§ **Problem to work on**
Below are some records. Return exactly the lines from the one containing "thumb tip: (484, 300)" through the one containing "ring tip: (470, 257)", both included, and only those.

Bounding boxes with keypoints
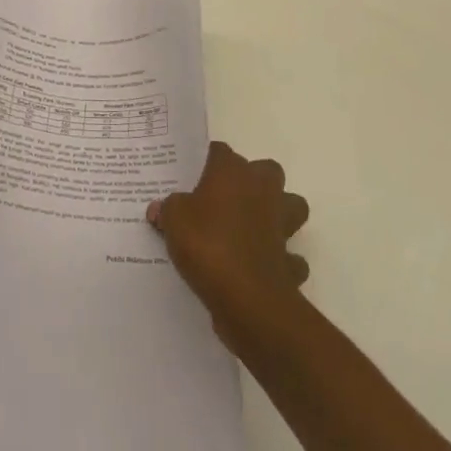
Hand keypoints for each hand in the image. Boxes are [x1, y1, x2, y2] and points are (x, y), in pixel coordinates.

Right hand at [148, 141, 309, 343]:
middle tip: (226, 198)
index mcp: (233, 172)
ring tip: (251, 228)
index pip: (220, 151)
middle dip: (253, 181)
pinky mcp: (290, 261)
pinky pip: (290, 257)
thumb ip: (168, 208)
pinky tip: (260, 267)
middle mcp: (262, 190)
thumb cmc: (207, 244)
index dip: (207, 162)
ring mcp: (281, 225)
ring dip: (278, 215)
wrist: (247, 299)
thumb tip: (159, 208)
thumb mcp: (173, 220)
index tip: (192, 176)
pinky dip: (281, 261)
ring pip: (291, 207)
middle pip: (266, 171)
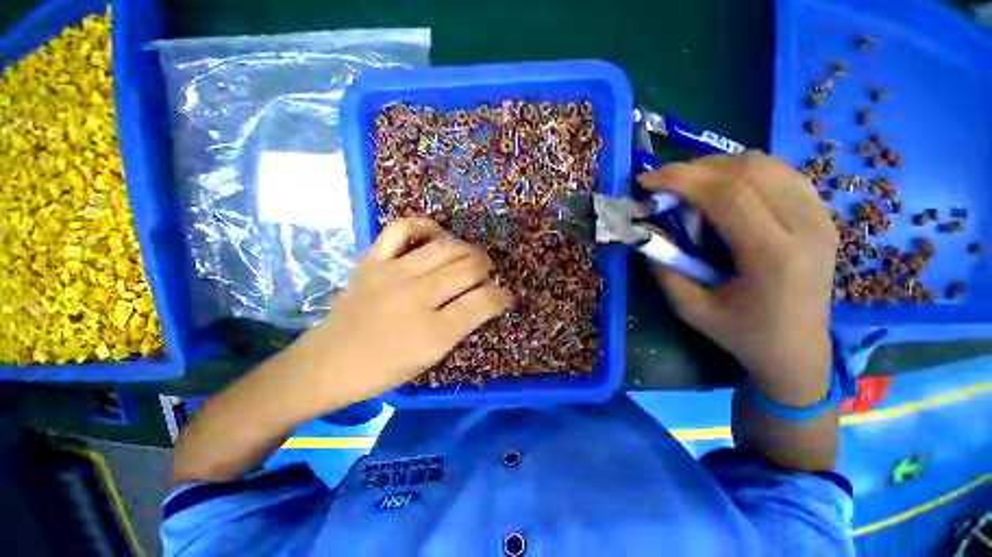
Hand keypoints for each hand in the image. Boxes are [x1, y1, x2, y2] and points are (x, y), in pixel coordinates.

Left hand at [297, 217, 512, 405]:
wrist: (327, 364)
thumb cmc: (384, 369)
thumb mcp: (431, 357)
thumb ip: (461, 327)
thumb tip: (484, 300)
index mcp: (434, 332)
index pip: (484, 302)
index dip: (502, 296)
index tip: (505, 296)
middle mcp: (417, 297)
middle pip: (469, 268)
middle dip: (487, 270)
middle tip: (487, 276)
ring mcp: (393, 273)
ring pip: (446, 246)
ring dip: (467, 250)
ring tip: (470, 257)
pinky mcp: (372, 260)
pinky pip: (402, 228)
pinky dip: (425, 225)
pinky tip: (436, 234)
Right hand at [638, 152, 836, 405]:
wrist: (799, 350)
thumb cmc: (741, 334)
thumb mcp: (689, 307)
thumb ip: (663, 266)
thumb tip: (645, 228)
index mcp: (774, 255)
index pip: (727, 193)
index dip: (681, 179)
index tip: (645, 181)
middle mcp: (806, 226)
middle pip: (747, 170)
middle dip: (694, 170)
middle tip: (662, 185)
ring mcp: (821, 216)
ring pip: (765, 164)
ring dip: (717, 167)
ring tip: (688, 187)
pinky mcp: (822, 213)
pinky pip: (779, 173)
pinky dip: (742, 172)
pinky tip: (722, 191)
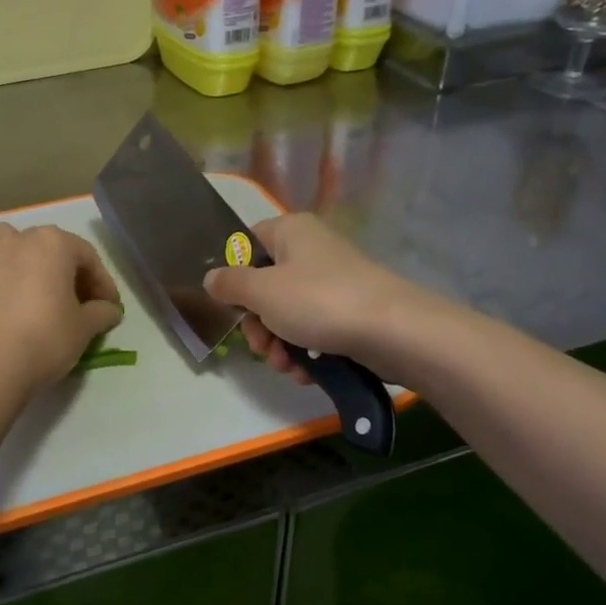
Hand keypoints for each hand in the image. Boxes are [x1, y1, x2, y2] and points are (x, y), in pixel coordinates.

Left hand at [0, 223, 122, 393]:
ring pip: (15, 252)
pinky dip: (7, 284)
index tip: (110, 307)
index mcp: (52, 242)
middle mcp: (17, 239)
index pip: (87, 257)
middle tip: (80, 304)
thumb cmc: (46, 338)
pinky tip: (13, 310)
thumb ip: (102, 312)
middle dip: (68, 274)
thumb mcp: (85, 327)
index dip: (102, 283)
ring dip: (31, 268)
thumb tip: (110, 310)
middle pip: (51, 250)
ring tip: (40, 296)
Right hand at [202, 214, 416, 379]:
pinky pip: (315, 330)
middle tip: (262, 347)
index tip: (232, 305)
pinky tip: (307, 372)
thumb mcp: (263, 292)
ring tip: (287, 366)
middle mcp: (312, 251)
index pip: (248, 243)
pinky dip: (306, 351)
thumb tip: (211, 278)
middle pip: (266, 286)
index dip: (235, 274)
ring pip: (289, 314)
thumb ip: (230, 285)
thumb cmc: (319, 301)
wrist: (394, 332)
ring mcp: (333, 283)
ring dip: (280, 345)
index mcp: (290, 232)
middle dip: (259, 325)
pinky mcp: (350, 313)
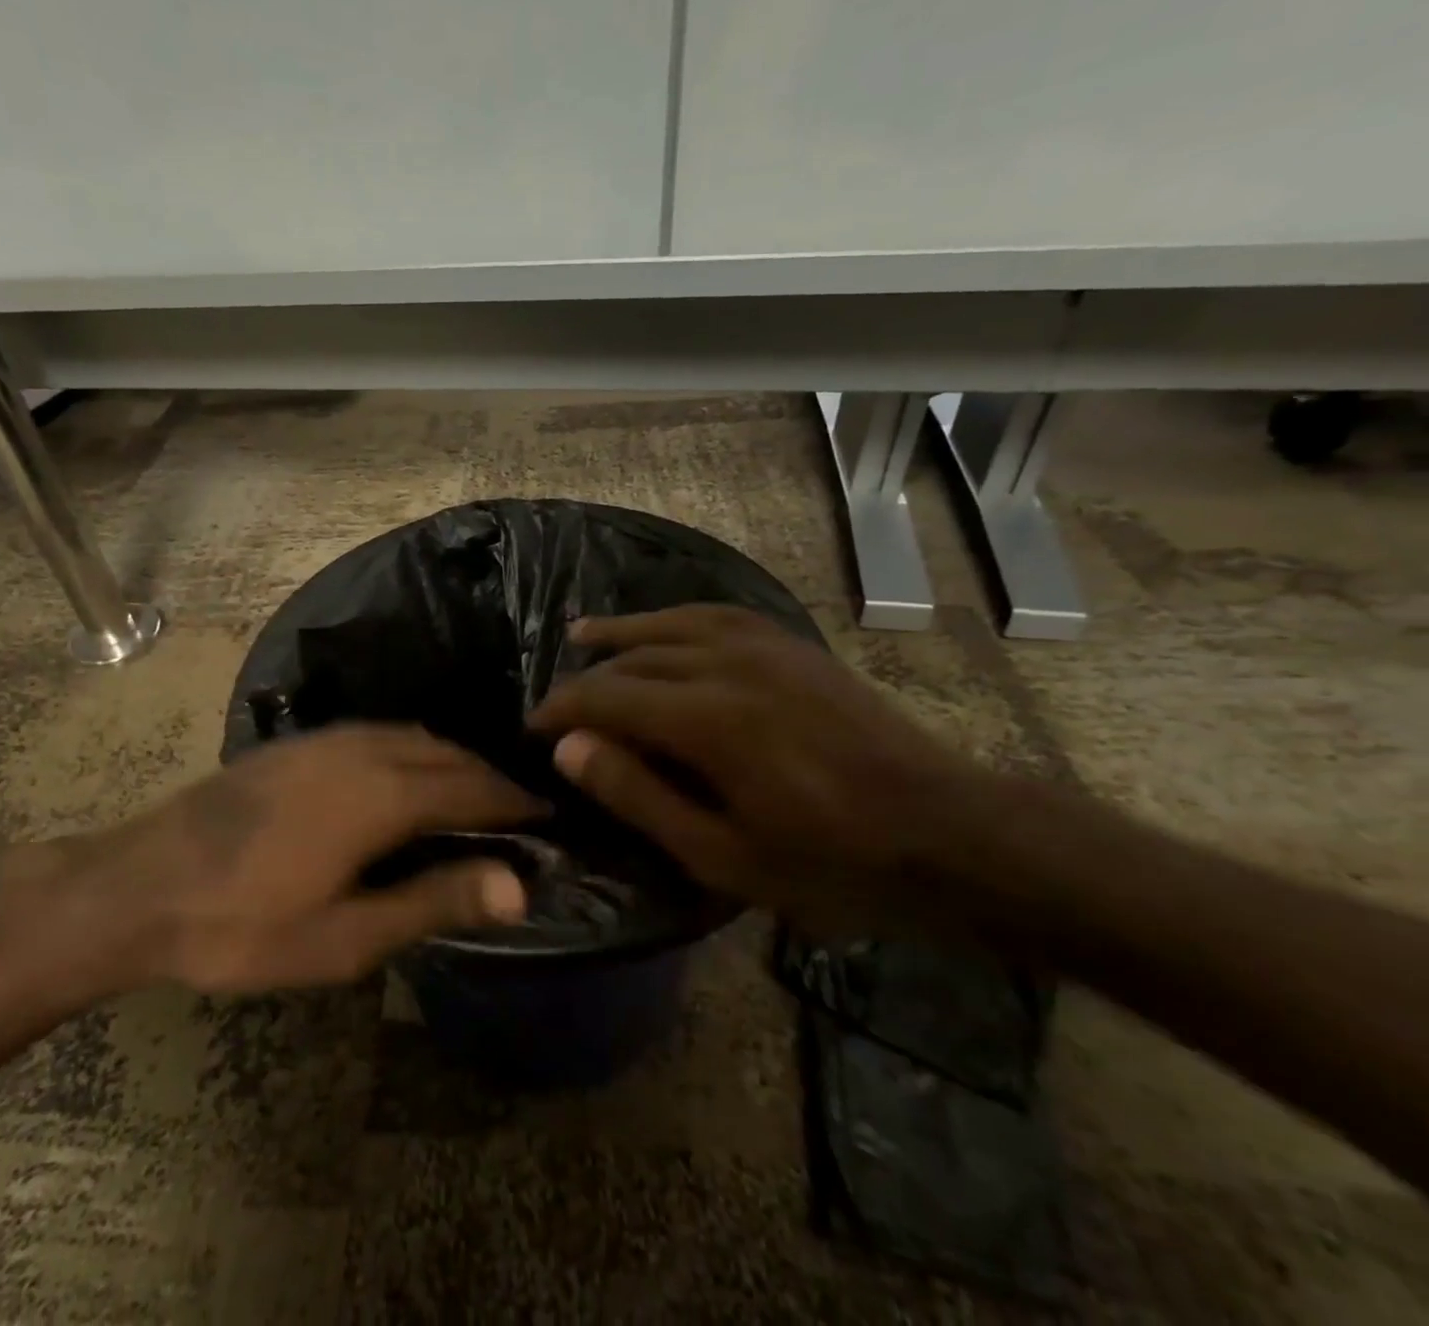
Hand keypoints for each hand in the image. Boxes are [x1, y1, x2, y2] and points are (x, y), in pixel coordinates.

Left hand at [30, 724, 538, 995]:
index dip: (515, 803)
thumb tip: (516, 885)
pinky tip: (409, 778)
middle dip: (490, 781)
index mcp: (383, 794)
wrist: (140, 885)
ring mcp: (328, 739)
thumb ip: (433, 902)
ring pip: (415, 737)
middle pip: (448, 755)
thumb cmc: (244, 925)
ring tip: (475, 797)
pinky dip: (415, 751)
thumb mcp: (345, 937)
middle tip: (520, 814)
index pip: (472, 789)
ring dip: (453, 762)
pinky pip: (382, 734)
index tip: (550, 816)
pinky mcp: (301, 743)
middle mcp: (364, 749)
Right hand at [526, 605, 1009, 931]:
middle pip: (632, 658)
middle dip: (585, 680)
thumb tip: (570, 748)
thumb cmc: (830, 863)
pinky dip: (673, 617)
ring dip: (620, 631)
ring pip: (669, 623)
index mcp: (706, 718)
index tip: (531, 729)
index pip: (605, 696)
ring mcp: (764, 645)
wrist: (946, 832)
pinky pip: (716, 615)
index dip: (560, 709)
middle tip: (557, 709)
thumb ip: (638, 795)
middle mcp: (727, 663)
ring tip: (581, 634)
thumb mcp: (722, 855)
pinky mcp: (792, 645)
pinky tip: (660, 627)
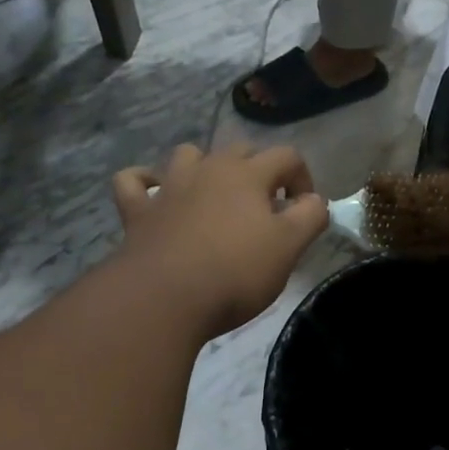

§ **Solution to the problem**
thumb tip: (484, 300)
index mcp: (434, 332)
index pip: (484, 302)
index dip: (502, 296)
index tip: (505, 296)
middle mcp: (417, 297)
middle pip: (469, 268)
middle dip: (487, 270)
middle tip: (487, 276)
ring mcp: (393, 273)
ring pip: (446, 246)
ring dip: (467, 250)
ring tip: (470, 257)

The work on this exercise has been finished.